Amazon Web Services today announced the availability of dedicated compute instances within a VPC:
Dedicated Instances are Amazon EC2 instances launched within your Amazon Virtual Private Cloud (Amazon VPC) that run hardware dedicated to a single customer. Dedicated Instances let you take full advantage of the benefits of Amazon VPC and the AWS cloud – on-demand elastic provisioning, pay only for what you use, and a private, isolated virtual network, all while ensuring that your Amazon EC2 compute instances will be isolated at the hardware level.
Of course, the humor here is that Amazon didn’t explain which hardware it was referring to. As Chris Hoff of Cisco writes in his Rational Survivability blog, Amazon isn’t isolating network or storage layers, which at first blush leaves the new offering open to criticism that it’s hardly more isolated than a normal AMI. This is true. But the bigger question is what you are comparing Amazon’s new offering to?
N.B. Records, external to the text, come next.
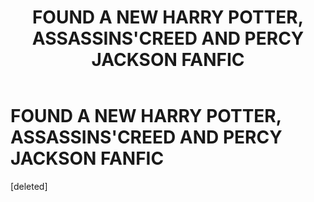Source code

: #+TITLE: FOUND A NEW HARRY POTTER, ASSASSINS'CREED AND PERCY JACKSON FANFIC

* FOUND A NEW HARRY POTTER, ASSASSINS'CREED AND PERCY JACKSON FANFIC
:PROPERTIES:
:Score: 0
:DateUnix: 1570918412.0
:DateShort: 2019-Oct-13
:END:
[deleted]

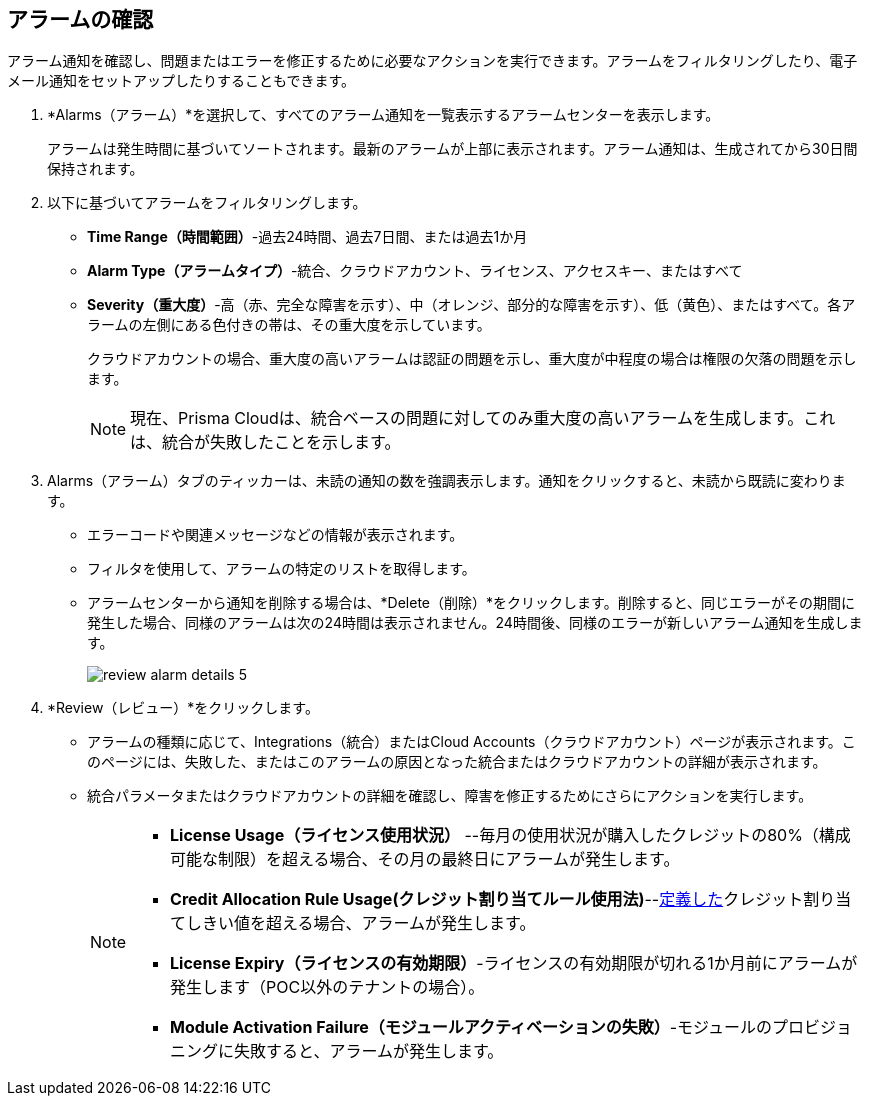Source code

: :topic_type: タスク
[.task]
[#idc3a681e6-0fef-4c8d-b22e-78f988e2634c]
== アラームの確認

// View Alarms and take necessary action to resolve them.

アラーム通知を確認し、問題またはエラーを修正するために必要なアクションを実行できます。アラームをフィルタリングしたり、電子メール通知をセットアップしたりすることもできます。

[.procedure]
. *Alarms（アラーム）*を選択して、すべてのアラーム通知を一覧表示するアラームセンターを表示します。
+
アラームは発生時間に基づいてソートされます。最新のアラームが上部に表示されます。アラーム通知は、生成されてから30日間保持されます。

. 以下に基づいてアラームをフィルタリングします。
+
* *Time Range（時間範囲）*-過去24時間、過去7日間、または過去1か月
* *Alarm Type（アラームタイプ）*-統合、クラウドアカウント、ライセンス、アクセスキー、またはすべて
* *Severity（重大度）*-高（赤、完全な障害を示す）、中（オレンジ、部分的な障害を示す）、低（黄色）、またはすべて。各アラームの左側にある色付きの帯は、その重大度を示しています。
+
クラウドアカウントの場合、重大度の高いアラームは認証の問題を示し、重大度が中程度の場合は権限の欠落の問題を示します。
+
[NOTE]
====
現在、Prisma Cloudは、統合ベースの問題に対してのみ重大度の高いアラームを生成します。これは、統合が失敗したことを示します。
====
//+
//image::administration/alarm-center-2.png[]

. Alarms（アラーム）タブのティッカーは、未読の通知の数を強調表示します。通知をクリックすると、未読から既読に変わります。
+
* エラーコードや関連メッセージなどの情報が表示されます。
* フィルタを使用して、アラームの特定のリストを取得します。
* アラームセンターから通知を削除する場合は、*Delete（削除）*をクリックします。削除すると、同じエラーがその期間に発生した場合、同様のアラームは次の24時間は表示されません。24時間後、同様のエラーが新しいアラーム通知を生成します。
+
image::administration/review-alarm-details-5.png[]

. *Review（レビュー）*をクリックします。
+
* アラームの種類に応じて、Integrations（統合）またはCloud Accounts（クラウドアカウント）ページが表示されます。このページには、失敗した、またはこのアラームの原因となった統合またはクラウドアカウントの詳細が表示されます。
* 統合パラメータまたはクラウドアカウントの詳細を確認し、障害を修正するためにさらにアクションを実行します。
//+
//image::administration/review-alarm-details-4-1.png[]
+
[NOTE]
====
* *License Usage（ライセンス使用状況）* --毎月の使用状況が購入したクレジットの80%（構成可能な制限）を超える場合、その月の最終日にアラームが発生します。 
* *Credit Allocation Rule Usage(クレジット割り当てルール使用法)*--xref:../prisma-cloud-licenses.adoc[定義した]クレジット割り当てしきい値を超える場合、アラームが発生します。
* *License Expiry（ライセンスの有効期限）*-ライセンスの有効期限が切れる1か月前にアラームが発生します（POC以外のテナントの場合）。
* *Module Activation Failure（モジュールアクティベーションの失敗）*-モジュールのプロビジョニングに失敗すると、アラームが発生します。
====

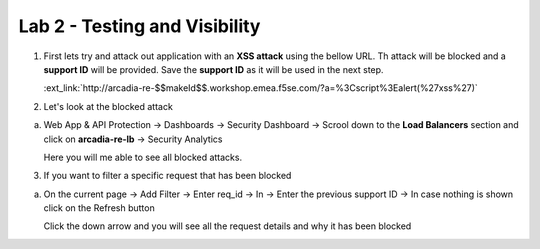 Lab 2 - Testing and Visibility
##############################

1. First lets try and attack out application with an **XSS attack** using the bellow URL. Th attack will be blocked and a **support ID** will be provided. Save the **support ID** as it will be used in the next step.


   :ext_link:`http://arcadia-re-$$makeId$$.workshop.emea.f5se.com/?a=%3Cscript%3Ealert(%27xss%27)`



2. Let's look at the blocked attack

a) Web App & API Protection -> Dashboards -> Security Dashboard -> Scrool down to the **Load Balancers** section and click on **arcadia-re-lb** -> Security Analytics

   Here you will me able to see all blocked attacks. 

3. If you want to filter a specific request that has been blocked

a) On the current page -> Add Filter -> Enter req_id -> In -> Enter the previous support ID -> In case nothing is shown click on the Refresh button

   Click the down arrow and you will see all the request details and why it has been blocked


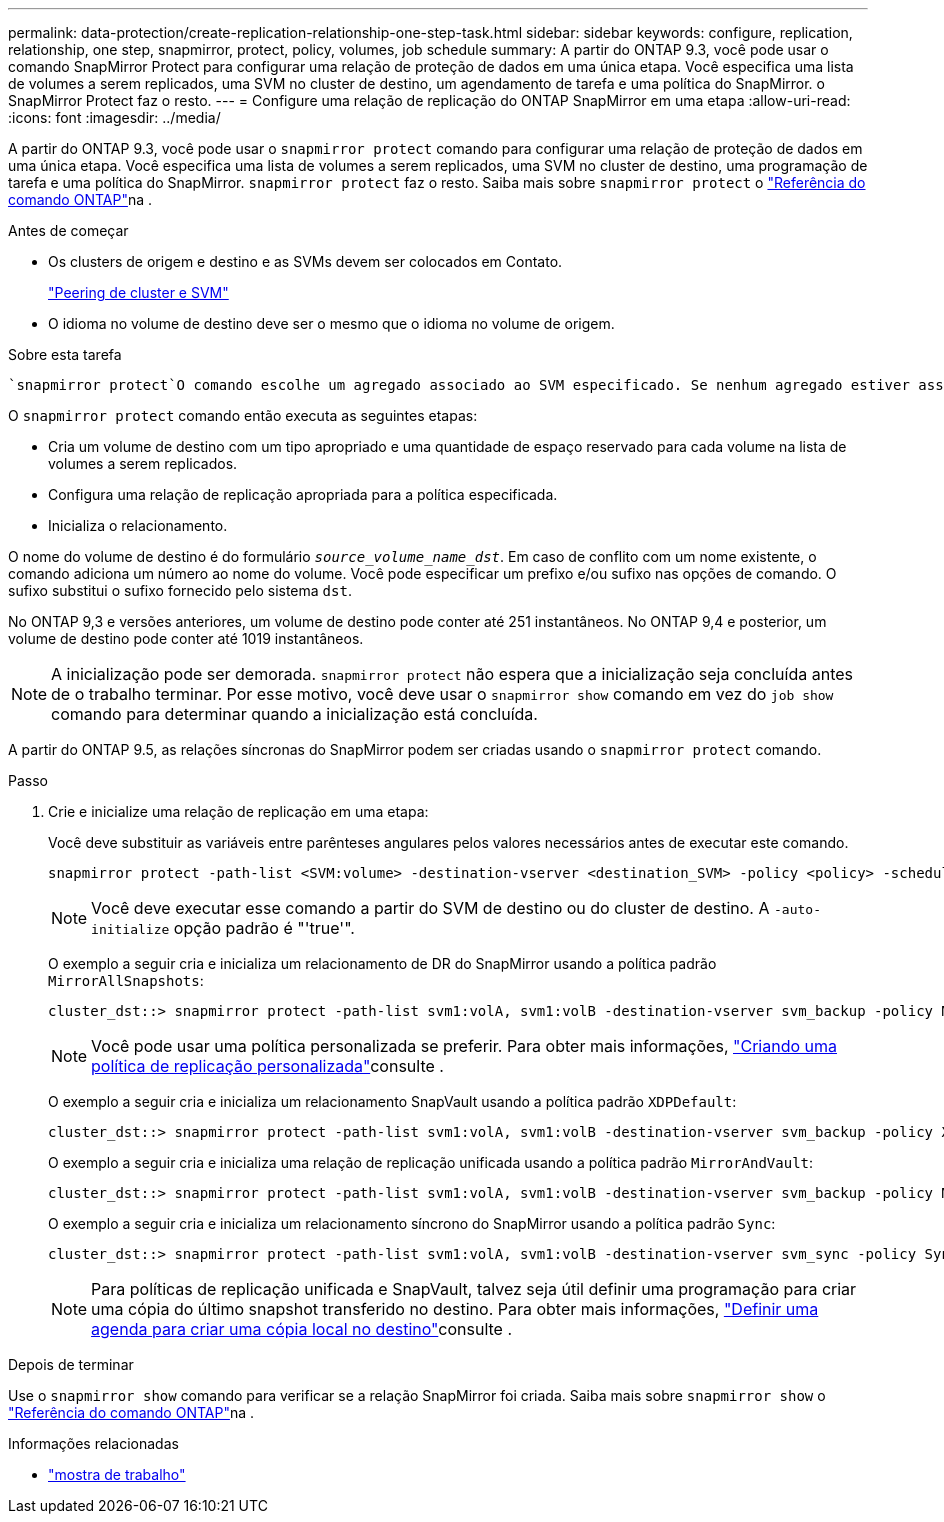 ---
permalink: data-protection/create-replication-relationship-one-step-task.html 
sidebar: sidebar 
keywords: configure, replication, relationship, one step, snapmirror, protect, policy, volumes, job schedule 
summary: A partir do ONTAP 9.3, você pode usar o comando SnapMirror Protect para configurar uma relação de proteção de dados em uma única etapa. Você especifica uma lista de volumes a serem replicados, uma SVM no cluster de destino, um agendamento de tarefa e uma política do SnapMirror. o SnapMirror Protect faz o resto. 
---
= Configure uma relação de replicação do ONTAP SnapMirror em uma etapa
:allow-uri-read: 
:icons: font
:imagesdir: ../media/


[role="lead"]
A partir do ONTAP 9.3, você pode usar o `snapmirror protect` comando para configurar uma relação de proteção de dados em uma única etapa. Você especifica uma lista de volumes a serem replicados, uma SVM no cluster de destino, uma programação de tarefa e uma política do SnapMirror. `snapmirror protect` faz o resto. Saiba mais sobre `snapmirror protect` o link:https://docs.netapp.com/us-en/ontap-cli/snapmirror-protect.html["Referência do comando ONTAP"^]na .

.Antes de começar
* Os clusters de origem e destino e as SVMs devem ser colocados em Contato.
+
https://docs.netapp.com/us-en/ontap-system-manager-classic/peering/index.html["Peering de cluster e SVM"^]

* O idioma no volume de destino deve ser o mesmo que o idioma no volume de origem.


.Sobre esta tarefa
 `snapmirror protect`O comando escolhe um agregado associado ao SVM especificado. Se nenhum agregado estiver associado ao SVM, ele escolherá entre todos os agregados no cluster. A escolha do agregado é baseada na quantidade de espaço livre e no número de volumes no agregado.

O `snapmirror protect` comando então executa as seguintes etapas:

* Cria um volume de destino com um tipo apropriado e uma quantidade de espaço reservado para cada volume na lista de volumes a serem replicados.
* Configura uma relação de replicação apropriada para a política especificada.
* Inicializa o relacionamento.


O nome do volume de destino é do formulário `_source_volume_name_dst_`. Em caso de conflito com um nome existente, o comando adiciona um número ao nome do volume. Você pode especificar um prefixo e/ou sufixo nas opções de comando. O sufixo substitui o sufixo fornecido pelo sistema `dst`.

No ONTAP 9,3 e versões anteriores, um volume de destino pode conter até 251 instantâneos. No ONTAP 9,4 e posterior, um volume de destino pode conter até 1019 instantâneos.

[NOTE]
====
A inicialização pode ser demorada. `snapmirror protect` não espera que a inicialização seja concluída antes de o trabalho terminar. Por esse motivo, você deve usar o `snapmirror show` comando em vez do `job show` comando para determinar quando a inicialização está concluída.

====
A partir do ONTAP 9.5, as relações síncronas do SnapMirror podem ser criadas usando o `snapmirror protect` comando.

.Passo
. Crie e inicialize uma relação de replicação em uma etapa:
+
Você deve substituir as variáveis entre parênteses angulares pelos valores necessários antes de executar este comando.

+
[source, cli]
----
snapmirror protect -path-list <SVM:volume> -destination-vserver <destination_SVM> -policy <policy> -schedule <schedule> -auto-initialize <true|false> -destination-volume-prefix <prefix> -destination-volume-suffix <suffix>
----
+
[NOTE]
====
Você deve executar esse comando a partir do SVM de destino ou do cluster de destino. A `-auto-initialize` opção padrão é "'true'".

====
+
O exemplo a seguir cria e inicializa um relacionamento de DR do SnapMirror usando a política padrão `MirrorAllSnapshots`:

+
[listing]
----
cluster_dst::> snapmirror protect -path-list svm1:volA, svm1:volB -destination-vserver svm_backup -policy MirrorAllSnapshots -schedule replication_daily
----
+
[NOTE]
====
Você pode usar uma política personalizada se preferir. Para obter mais informações, link:create-custom-replication-policy-concept.html["Criando uma política de replicação personalizada"]consulte .

====
+
O exemplo a seguir cria e inicializa um relacionamento SnapVault usando a política padrão `XDPDefault`:

+
[listing]
----
cluster_dst::> snapmirror protect -path-list svm1:volA, svm1:volB -destination-vserver svm_backup -policy XDPDefault -schedule replication_daily
----
+
O exemplo a seguir cria e inicializa uma relação de replicação unificada usando a política padrão `MirrorAndVault`:

+
[listing]
----
cluster_dst::> snapmirror protect -path-list svm1:volA, svm1:volB -destination-vserver svm_backup -policy MirrorAndVault
----
+
O exemplo a seguir cria e inicializa um relacionamento síncrono do SnapMirror usando a política padrão `Sync`:

+
[listing]
----
cluster_dst::> snapmirror protect -path-list svm1:volA, svm1:volB -destination-vserver svm_sync -policy Sync
----
+
[NOTE]
====
Para políticas de replicação unificada e SnapVault, talvez seja útil definir uma programação para criar uma cópia do último snapshot transferido no destino. Para obter mais informações, link:define-schedule-create-local-copy-destination-task.html["Definir uma agenda para criar uma cópia local no destino"]consulte .

====


.Depois de terminar
Use o `snapmirror show` comando para verificar se a relação SnapMirror foi criada. Saiba mais sobre `snapmirror show` o link:https://docs.netapp.com/us-en/ontap-cli/snapmirror-show.html["Referência do comando ONTAP"^]na .

.Informações relacionadas
* link:https://docs.netapp.com/us-en/ontap-cli/job-show.html["mostra de trabalho"^]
If you compare it to an enterprise server in a private data center, it’s clearly less secure (unless you applied cloud specific security and encryption tools perhaps). But if you compare it to existing hosting offering, it’s no less secure than enterprise grade hosting has been for a decade.
Shared networks? Layer 3 VLANs have been used for network separation in large hosting environments since right after they were invented. That didn’t stop the most paranoid of the first wave of enterprise co-location customers from insisting on physical switches to separate each tier of their environment even though VLANs were safe. In HA architectures, their paranoid stance probably quadrupled the opex and capex of their networks.
Shared storage? Anyone remember SNI, a shared data-center storage company that went public in 2000 before it went bankrupt, along with most of its dozen other competitors? Some co-lo customers used it and saved money, and the more paranoid bought their own EMC gear.
That’s why criticism about shared infrastructure in Amazon’s new dedicated compute instances will fall mostly on deaf ears. Networks and storage have been shared for longer than cloud-style compute cycles have been.
It also doesn’t look like this is a defensive move on Amazon’s part. Just about every cloud evangelist, including myself, has pointed out in the last year that it’s harder to be compliant with security standards on Amazon than on some other cloud providers like Terremark or Savvis. Amazon is evolving the service in the right direction based on market demand, and doing it blindingly fast for a company of its size.
Hosting and co-location companies spent a long time trying to figure out what to do about burstable capacity. For years the answer was to use a CDN. That worked pretty well, especially for web 1.0 sites. But as web 2.0 architectures evolved, and scaling needs became more extreme, we first saw hosting providers build their own CDNs, then we found dedicated server companies like Rackspace, OpSource, and Savvis roll out public and private cloud offerings next to their dedicated server offerings. This made a lot of sense because their customers with dedicated servers sometimes need burstable server capacity. In fact, some of them were going to Amazon for that burstable capacity, and they weren’t coming back, in spite of AWS’s shortcomings as compared to dedicated servers. Given that dynamic, it’s no surprise that Amazon is giving its customers an easier way to make AWS their permanent home rather than a place for overflow capacity.
Even better yet, this solves the bandwidth and latency problem in cloudbursting that makes hybrid clouds harder to implement. I’ve blogged about this several times, most notably here in the NY Times. When you can “burst” your traffic from a dedicated server at AWS to a shared server, or better yet another dedicated server provisioned on the fly, you can simply ignore inter-cloud latency as a performance barrier. That’s what’s really cool about the new AWS dedicated compute instance.
Providers with co-lo and dedicated server offerings like Rackspace, Savvis, Terremark, and others like Opsource are going to feel increased competition from AWS’ dedicated compute, although in a surprising twist it seems like the AWS offering is more expensive. Perhaps it ought to be, given the seamless interoperability between AWS’ dedicated and burstable instances, especially compared to most 1st generation providers which lack seamless integration between dedicated and burstable offerings.